The Journal of San Diego History
SAN DIEGO HISTORICAL SOCIETY QUARTERLY
Winter 1988, Volume 34, Number 1
Thomas L. Scharf, Editor
Book Review
Raymond Starr, Book Review Editor
The Outer Coast.
By Richard Batman. San Diego: Harcourt Brace, Jovanovich, Publishers, 1985. Notes. Bibliography. Maps. Index. Illustrations. 384 Pages. $18.95
Reviewed by John E. Baur, Professor of History at California State University, Northridge and author of four books and several articles on California and Western American history.
Readers of this book will be impressed by the numerous coasts and ports which give a global aspect to the implications of the “Outer Coast,” the “very edge of the world,” as Batman calls Alta California before 1840. His work is based on many indispensable primary and a harvest of excellent secondary studies of commercial and exploratory voyages and incursions into the then fabled area, starting with the settling Spaniards themselves under Governor Caspar de Portola and Father Junipero Serra in 1769. Detailed as this work of high adventure and true color is, the author notes that he has avoided the merely interesting and included only mainstream episodes typical of California’s frontier developments.
Although Richard Batman admits that his story is not new in revealed facts, it is a contribution through its treatment of these adventures. He succeeds in capturing how it “felt” to sojourn or live in the area of so much great future import. It is fresh, too, in its chronological but not dull presentation. Literally year by year he moves. To begin, Batman introduces Serra and Portola en route through Baja California to San Diego, Daniel Boone trekking west to Kentucky, and James Cook on his first Pacific voyage, all on 14 May, 1769. Sometimes worldwide exploits at first seem isolated from each other, but eventually they form patterns of those who will metamorphose the “Outer Coast.” At times readers not versed in California’s past may lag behind John Ledyard in Asia and Africa, British and Yankee traders at Nootka Sound, and the Patties trapping in New Mexico. They will not, however, be bored. The author clearly knows how to hold readers by valid stratagems. One interested in California will glean many detailed human interest anecdotes of revealing significance.

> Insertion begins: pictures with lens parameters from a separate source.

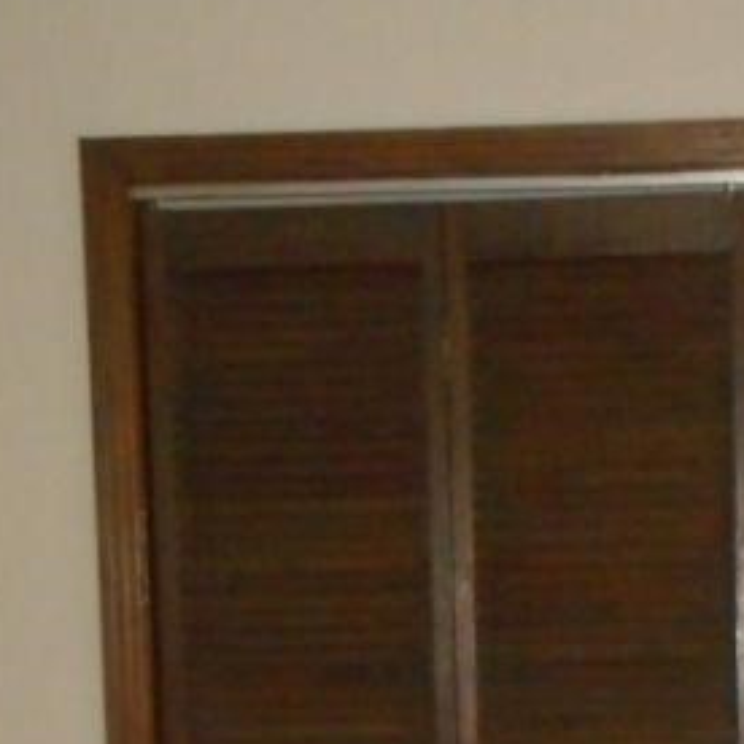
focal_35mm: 128
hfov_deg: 13.6
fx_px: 3113
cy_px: 989
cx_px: 456
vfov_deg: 13.1
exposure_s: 1/30
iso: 1000
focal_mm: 6.9
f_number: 4.5
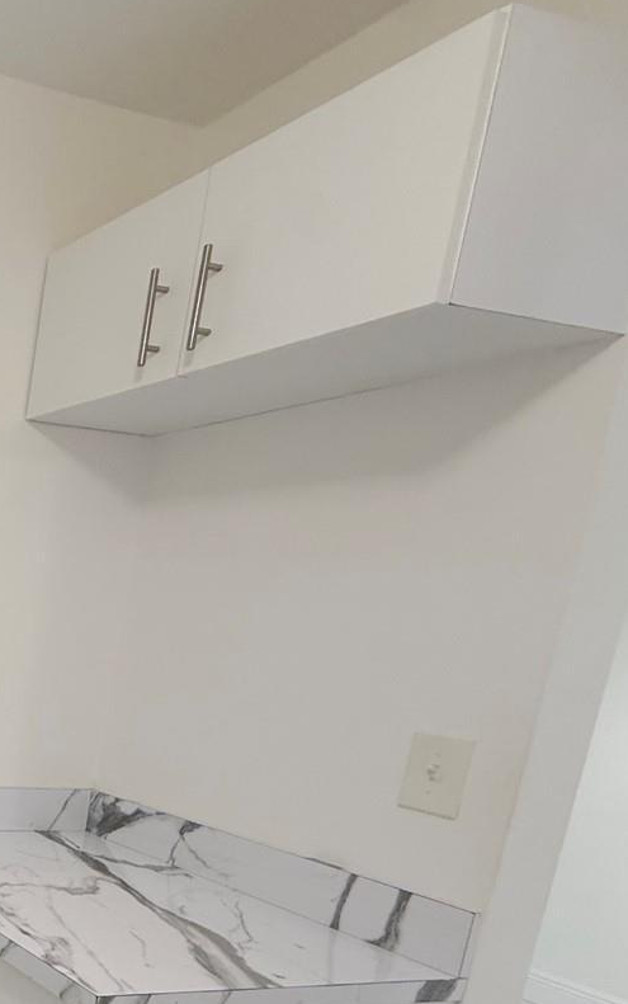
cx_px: -360
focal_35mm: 30
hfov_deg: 26.6
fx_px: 821
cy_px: 725
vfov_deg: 60.2
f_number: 2.2
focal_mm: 2.22
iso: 200
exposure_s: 1/120
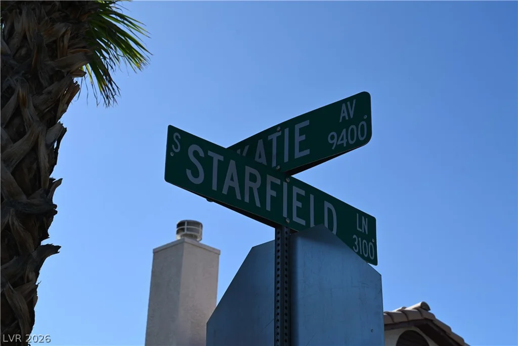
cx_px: 259
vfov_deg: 22.6
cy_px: 173
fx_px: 863
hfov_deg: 33.4
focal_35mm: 60
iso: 100
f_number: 8
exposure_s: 1/500
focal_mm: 60
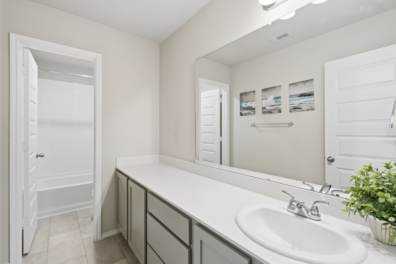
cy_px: 132
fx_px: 176
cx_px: 198
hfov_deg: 96.7
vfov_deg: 73.7
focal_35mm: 16
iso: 100
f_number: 8
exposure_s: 1/5
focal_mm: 16
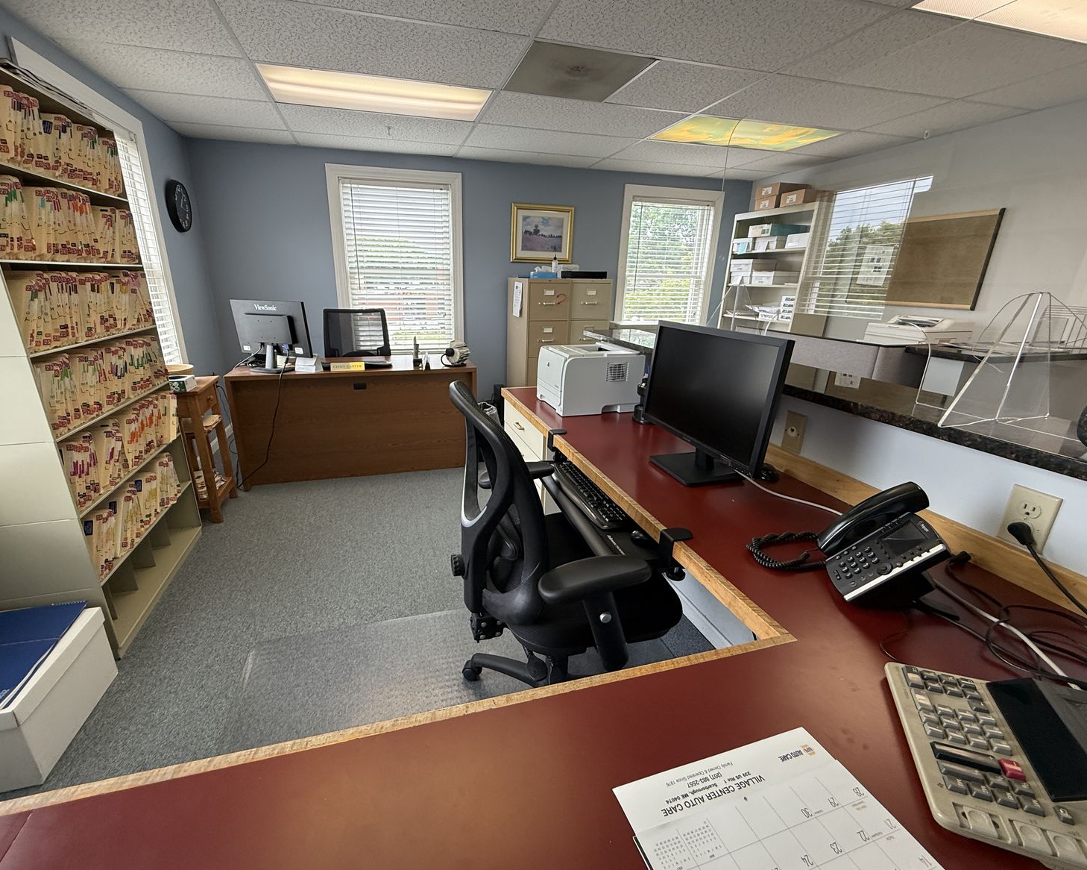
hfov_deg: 96.7
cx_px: 514
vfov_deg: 84.0
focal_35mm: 15
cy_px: 436
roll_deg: +0.3
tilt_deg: -18.1
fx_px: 483
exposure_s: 1/120
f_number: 2.2
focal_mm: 2.22
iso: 160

Although Batman introduces many Spanish, Indian, Mexican, and Yankee institutions, techniques, tools, foods and habits, several episodes could have been clearer had the background been more thoroughly presented. It is also unfortunate that he has eliminated all Spanish accents, which probably would have helped many Anglo readers to avoid mispronunciations. It is moot whether specific footnotes would have been more helpful than his general chapter notes and the useful bibliography. The illustrations are most welcome.
Inevitably in a work on “The Outer Coast,” San Diego, where white men first discovered and settled California’s shores, enjoys frequent reference. Here California buffs meet many old friends of early San Diego as they trade, settle, or pass through — Portolá and Serra, Governor Joseí Mar&i´a Echeandía, Jedediah Smith, James and Sylvester Pattie, William Gale, Richard Henry Dana (twice, 23 years apart), Henry D. Fitch, the sea otter-men George Yount and Isaac Sparks, and William Shaler of the Lelia Byrd. A strong point of The Outer Coast is the description it provides of the interrelationships of these men of derring-do and dollar-collecting, and occasionally their women folk. The diplomatic implications for Spain, Mexico, Britain, France, Russia and the United States are sometimes lightly and at other times deeply covered.
Richard Batman’s background as an expert of Mexican Era California has enriched his presentation. California specialists may not learn major facts nor meet new interpretations here, but average readers will be both satisfied and enlightened, and San Diegans will agree that their region’s historic significance prior to 1840 is again illustrated and confirmed. Any myth of isolation is soundly contradicted on every page!